# Good News



## piranha 13 (Feb 16, 2003)

I spoke with my LFS today and it turns out they are getting a shipment in of Spilos this week! They originally told me they wouldn't get any until June. I will post pics as soon as I can get my hands on a digital camera. :smile:


----------



## SnowCichlid. (Jan 10, 2003)

Glad to see someone is happy :smile:


----------



## NIKE (Jan 27, 2003)

great you sound pumped glad to see that


----------



## Petzl88 (Feb 5, 2003)

That is awesome! How many are you getting and what size are they? One of my lfs has 2 small 1 inch spilos. They're so cool. I think that I'm going to start a spilo tank. How much does your lfs charge for them?
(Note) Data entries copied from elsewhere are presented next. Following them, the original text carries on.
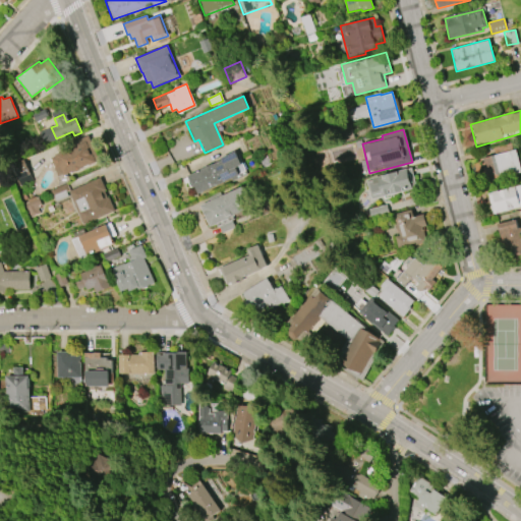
[(89,135),(99,161),(63,175),(63,174),(58,176),(50,158),(55,156),(54,154),(67,149),(65,145),(89,135)]
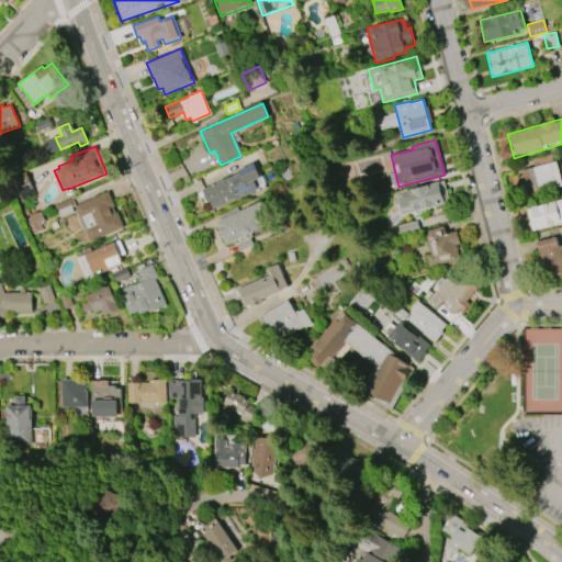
[(531,159),(534,167),(518,171),(526,199),(561,188),(561,175),(558,159),(552,161),(550,154),(531,159)]
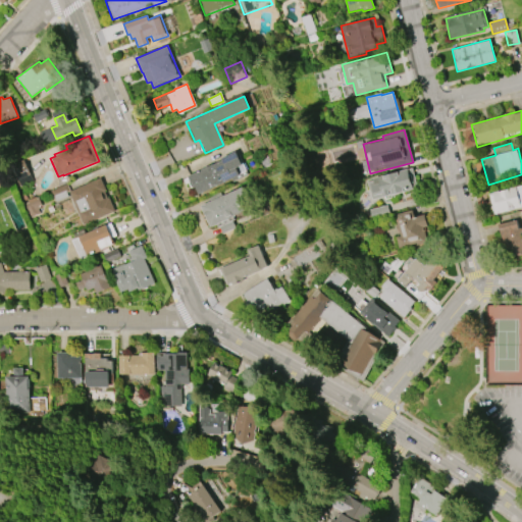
[(188,175),(197,196),(248,174),(238,150),(220,158),(221,160),(206,167),(206,168),(188,175)]
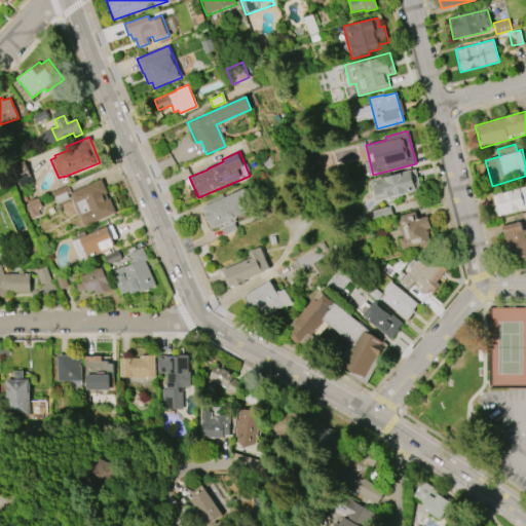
[(34,182),(20,188),(9,163),(16,160),(17,164),(26,161),(34,182)]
They're 45 here for 1 incher.


----------



## DiXoN (Jan 31, 2003)

good news enjoy and good luck
dixon


----------



## piranha 13 (Feb 16, 2003)

my lfs charges $35 for a 2"-3" and $25 for a 1".


----------



## Genin (Feb 4, 2003)

awesome







i can't wait until i am out of school and can start getting more Ps.

Joe


----------



## traumatic (Jan 29, 2003)

golds at lfs, (called gold pirahna, Spilo?)

but they are $10 for 1-2"


----------



## piranha 13 (Feb 16, 2003)

traumatic said:


> golds at lfs, (called gold pirahna, Spilo?)
> 
> but they are $10 for 1-2"


 geez only 10 bucks!!!!


----------